Rezeki tak selalu berbentuk uang.
Keberadaan Orang-orang yang menyayangimu pun, adalah salah satu bentuk kasih sayang dari Tuhan.♧♧♧
Setelah penjelasan panjang yang dipaparkan Haraga, baik Jeano maupun Nayaksa, pada akhirnya pun mengerti serumit apa permasalahan hidup yang kini sahabatnya itu tengah hadapi. Namun, keduanya tidak gentar dan menolak menuruti permintaan Haraga untuk menjaga jarak. Mereka justru bersikeras untuk membantu menjaga Haraga dari ancaman pelaku penusukan yang tengah mengintainya.

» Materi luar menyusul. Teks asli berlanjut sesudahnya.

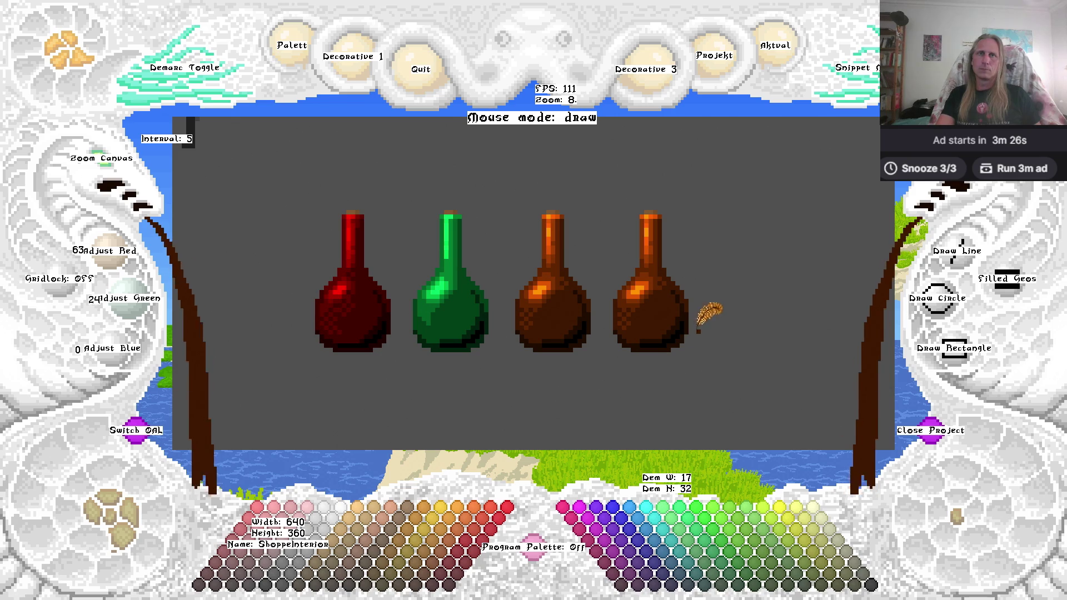
# Set the colour to dark teal 0/31/31 and zoom in on both brown bottles.
pyautogui.click(711, 587)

"Gak bisa, Je. Lo sama Nana gak bisa bantuin gue, kalian harus tetep aman," ungkap Haraga.
Jeano menggelengkan kepala, untuk kesekian kalinya ia tetap ingin membantu, "Kagak mau, gue bisa jaga diri gue. Kalo lo mau nyuruh Yaksa doang buat kagak ikutan, gue baru setuju!"

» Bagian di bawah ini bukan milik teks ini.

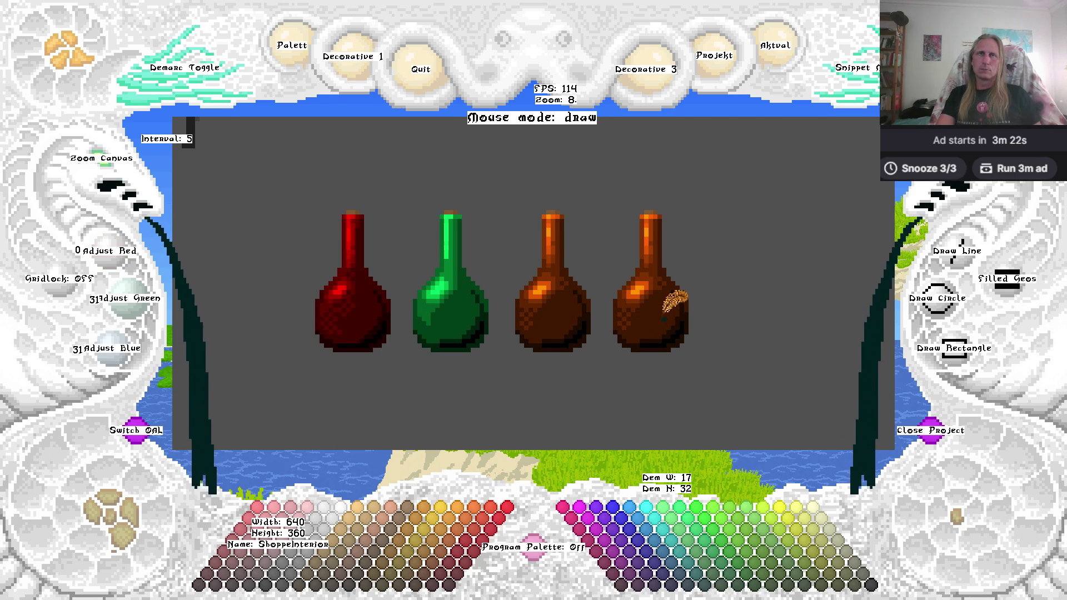
pyautogui.click(103, 160)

"Dih, kok gitu!" Nayaksa mendelik, "kagak, ya. Aku tetep mau ikutan jagain kamu meskipun dilarang!" ungkapnya penuh penekanan.

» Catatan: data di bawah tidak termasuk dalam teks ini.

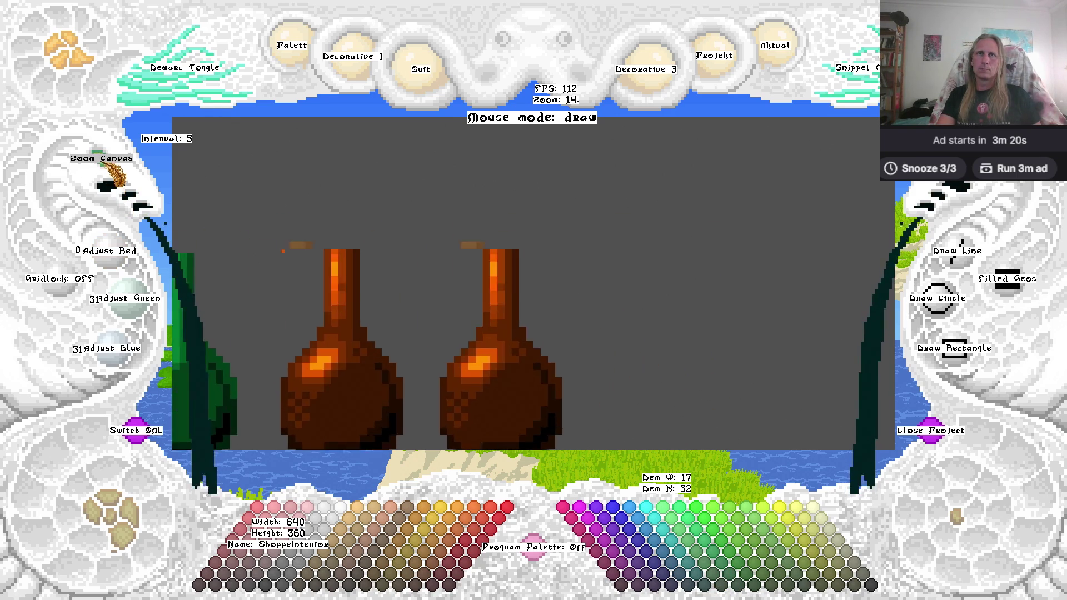
pyautogui.moveTo(385, 392); pyautogui.dragTo(456, 252)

Haraga memijat pangkal hidungnya, ia tahu bahwa respon kakak-beradik itu pasti akan menolak rencananya. Mereka juga pasti sangat kesal karena merasa selalu tidak dilibatkan.
Mie yang Haraga masak dalam panci listrik, kini sudah matang. Dengan hati-hati ia memindahkannya dan membaginya menjadi tiga piring. Tak ada percakapan, Haraga masih sibuk berpikir untuk menyusun kata untuk memberikan pengertian pada sahabat kembarnya tersebut.
Lain dengan Jeano, sejujurnya ia cukup tertekan dengan tatapan sinis Kamal yang tampak memerhatikannya dari celah jendela. Keberadaan si pemilik kamar kost tersebut yang kini sedang mengobrol di depan teras bersama Miang, membuat Jeano was-was karena seperti diawasi.
"Ga, ini kita beneran gak papa main di sini? Bang Kamal kok keknya gak suka, ya, sama gue," bisik Jeano yang sudah tidak tahan.
Haraga pun langsung menoleh ke arah jendela, dan benar saja. Di sana ia mendapati Kamal yang menatap sinis ke arah mereka, tetapi dari pada seram, bagi Haraga malah tampak "orang nahan berak" begitu pikirnya.
"Biarin aja, dia emang gitu. Gak jelas," jawab Haraga tak mau ambil pusing, "Na, tolong aduk mie-nya, ya."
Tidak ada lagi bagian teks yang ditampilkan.